(Exercise instructions):
• A. List every length of time that the excerpt on the Kolkata-to-London bus route gives for a journey.
• B. Continue the excerpt on public infrastructure and the Kolkata-to-London bus route, starting after its final sentence.

(Selected excerpt):
We hear so much about Public Infrastructure Projects these days, but why do they matter, and what should we look out for? Let me offer you an example from history… so that we can get a handle on the issues.
Back in the 1960s, you could jump on a bus from Kolkata (still Calcutta in those days, with the sun, finally setting on Britain's Empire) and ride that bus to London in relative (and often absolute) discomfort. It was the World's longest and most laborious bus route, and it took three and a half months to complete from start to finish. It wasn't cheap either: a single ticket cost £145, enough to financially cripple the average Indian household (and most British families too). And those roads the Albert Bus lumbered uneasily along were entirely responsible for the journey's huge delays and extravagant cost. But there was no point bleating or complaining: because there wasn't any real alternative for the average Javid in Kolkata…still less the local merchant community. 
Suppose the average Indian merchant wanted to ship a truckload of cotton from Kolkata to Kent in 1969. In that case, he (less often than she in those dark days, I'm afraid) would have to use the same tortured route as the Albert Bus did: although, by driving through the night, our hypothetical merchant might hope his drivers could cut the journey time down to three months (at risk of life and limb). Of course, he could always go round the Cape to Tilbury, but that would take four months (plus a two-week, equally hair-raising journey to Mumbai added in for good measure) …so it wasn't any choice at all.
You don't need to look too closely at all this to realise the logistics of those beige-tinted times, lived out before the Beatles went their separate ways, were more than enough to make Britain's current post-Brexit ambitions seem childishly simplistic.

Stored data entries

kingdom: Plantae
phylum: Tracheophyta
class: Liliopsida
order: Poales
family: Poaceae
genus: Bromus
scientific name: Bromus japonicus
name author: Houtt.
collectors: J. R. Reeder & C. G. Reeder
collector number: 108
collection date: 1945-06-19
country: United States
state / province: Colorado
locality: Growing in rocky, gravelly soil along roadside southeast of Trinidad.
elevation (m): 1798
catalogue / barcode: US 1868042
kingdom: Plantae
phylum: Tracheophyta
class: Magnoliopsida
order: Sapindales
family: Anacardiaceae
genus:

(Answers to the problems):
• A.
- three and a half months
- three months
- four months
- two weeks

• B.
So what exactly changed between 1969 and now?  A resurgence in Public Infrastructure Projects, that's what: new highways, new railways, and a booming trade in containerisation (the current sailing time between Mumbai and Felixstowe is just a shade over 29 days); and with containerisation came India's new container ports and its associated state of the art logistics. Mumbai now has a space-age monorail, and so does Chennai… later this year, you can fly to London from the newly refurbished Terminal One at Delhi Airport in less than ten hours (quite frankly, beating the hell out of the Albert Bus: even if it was still running…which it isn't). The new Terminal One will double the existing passenger capacity from 20 Million to 40 Million a year. A "smart apron" will increase overall aircraft capacity from fifty-five to eighty-two.

New Age Connectivity

As you've probably guessed by now (the examples are an obvious giveaway), public Infrastructure is all about connectivity these days. In our shiny new digital age, connectivity makes the World go round. India's new infrastructure projects are just some of the jewels in the crown of the subcontinent's economic future, and the Nation that develops its Infrastructure better and faster, as India does, will inevitably find itself at the leading edge of global markets.
So, taking everything as it was and is, we've come a long way since that first Albert bus chugged out of Kolkata…the World is now holding its breath for what comes next.


Executive Overview

Public Infrastructure has become something of a buzzword these days. Still, it's a buzzword for a reason…nothing could be more important for sustainable economic growth in ever more connected times.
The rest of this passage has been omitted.